Texto de lectura
......
Alguna vez, el sociólogo Niklas Luhmann escribió que la función primera de toda tecnología de comunicación es hacer probable lo improbable. La mediatización precisamente trabaja sobre las improbabilidades derivadas de los desfases en la interacción social: la improbabilidad de reunión de los cuerpos cuando el distanciamiento no permite el contacto situado, la improbabilidad de compartir cuando la distancia hace imposible la coexistencia en el mismo espacio, la improbabilidad del aquí y ahora cuando estamos separados.
A propósito, tres apostillas sobre esos desfases:
El cuerpo a distancia
El distanciamiento sanitario es un distanciamiento espacial. Por eso coloca al cuerpo en el centro de la escena. El cuerpo, primer mediador en la interacción comunicativa, reducido momentáneamente a un operador biológico, portador y transportador del virus. El cuerpo propio obligado a una autoconciencia máxima, a controlar su inconsciente (no tocar superficies sospechosas, no tocarse la cara, no tocar…). Y el cuerpo de los demás –sean prójimos o extraños– a distancia pautada. Por eso el distanciamiento no es social; antes bien, nos obliga a una socialidad descarnada, limitada a las posibilidades de las interfaces. Pero seguimos socializando, y mucho, con base en las plataformas de las que ya disponíamos, con las redes de relaciones ya construidas, ansiando el momento en que el cuerpo pueda volver a tocar.
......
Contenido del conjunto
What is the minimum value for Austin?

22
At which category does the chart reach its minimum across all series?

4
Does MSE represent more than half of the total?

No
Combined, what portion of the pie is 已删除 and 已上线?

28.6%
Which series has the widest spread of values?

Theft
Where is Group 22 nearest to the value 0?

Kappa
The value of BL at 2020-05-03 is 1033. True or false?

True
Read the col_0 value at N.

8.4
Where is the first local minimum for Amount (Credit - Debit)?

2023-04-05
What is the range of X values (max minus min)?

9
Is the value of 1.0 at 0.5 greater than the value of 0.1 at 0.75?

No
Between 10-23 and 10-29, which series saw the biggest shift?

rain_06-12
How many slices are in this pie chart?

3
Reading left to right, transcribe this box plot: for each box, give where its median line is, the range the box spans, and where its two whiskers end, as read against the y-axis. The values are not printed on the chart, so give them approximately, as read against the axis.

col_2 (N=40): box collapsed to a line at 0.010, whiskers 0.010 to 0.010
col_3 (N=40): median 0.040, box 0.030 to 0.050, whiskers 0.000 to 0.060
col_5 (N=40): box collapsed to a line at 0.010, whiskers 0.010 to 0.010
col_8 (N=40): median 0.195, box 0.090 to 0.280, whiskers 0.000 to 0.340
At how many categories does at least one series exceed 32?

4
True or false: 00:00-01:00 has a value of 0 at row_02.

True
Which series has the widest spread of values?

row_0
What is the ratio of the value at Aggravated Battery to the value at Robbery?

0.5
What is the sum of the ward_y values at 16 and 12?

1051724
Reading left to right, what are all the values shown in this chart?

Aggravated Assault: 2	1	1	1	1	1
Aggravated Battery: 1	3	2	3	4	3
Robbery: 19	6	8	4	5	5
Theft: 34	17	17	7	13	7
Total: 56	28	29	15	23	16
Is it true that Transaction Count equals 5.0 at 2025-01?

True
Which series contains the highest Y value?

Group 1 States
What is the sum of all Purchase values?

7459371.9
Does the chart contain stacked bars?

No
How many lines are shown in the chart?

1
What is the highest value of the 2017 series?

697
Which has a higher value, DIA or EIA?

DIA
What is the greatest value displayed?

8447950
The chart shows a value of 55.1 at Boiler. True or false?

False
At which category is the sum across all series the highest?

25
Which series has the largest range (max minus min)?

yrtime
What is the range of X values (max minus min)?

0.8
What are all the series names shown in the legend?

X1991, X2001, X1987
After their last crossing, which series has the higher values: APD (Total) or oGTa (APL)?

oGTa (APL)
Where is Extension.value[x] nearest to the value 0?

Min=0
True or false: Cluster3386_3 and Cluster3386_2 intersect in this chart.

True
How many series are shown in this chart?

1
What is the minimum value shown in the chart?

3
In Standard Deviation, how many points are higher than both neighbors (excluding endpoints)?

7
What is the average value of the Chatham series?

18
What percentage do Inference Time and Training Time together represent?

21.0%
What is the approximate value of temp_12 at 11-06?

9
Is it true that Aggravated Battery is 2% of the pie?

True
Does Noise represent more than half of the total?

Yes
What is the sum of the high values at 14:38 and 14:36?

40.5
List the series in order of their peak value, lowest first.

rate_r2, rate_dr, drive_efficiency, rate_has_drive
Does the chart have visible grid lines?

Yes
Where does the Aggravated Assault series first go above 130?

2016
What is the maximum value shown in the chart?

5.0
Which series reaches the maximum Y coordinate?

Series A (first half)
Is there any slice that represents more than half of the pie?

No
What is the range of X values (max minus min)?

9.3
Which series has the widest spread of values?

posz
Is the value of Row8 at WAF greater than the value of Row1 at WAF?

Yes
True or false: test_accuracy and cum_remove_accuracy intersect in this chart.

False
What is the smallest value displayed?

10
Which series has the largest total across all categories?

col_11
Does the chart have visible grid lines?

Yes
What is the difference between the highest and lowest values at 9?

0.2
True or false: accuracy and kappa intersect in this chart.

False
......
Transcriba literalmente el fragmento del texto sobre el distanciamiento comprendido entre "Alguna vez, el" y "cuando estamos separados.", ambos incluidos. Las líneas no intervienen en lo que aquí se solicita.

Solución del problema
Alguna vez, el sociólogo Niklas Luhmann escribió que la función primera de toda tecnología de comunicación es hacer probable lo improbable. La mediatización precisamente trabaja sobre las improbabilidades derivadas de los desfases en la interacción social: la improbabilidad de reunión de los cuerpos cuando el distanciamiento no permite el contacto situado, la improbabilidad de compartir cuando la distancia hace imposible la coexistencia en el mismo espacio, la improbabilidad del aquí y ahora cuando estamos separados.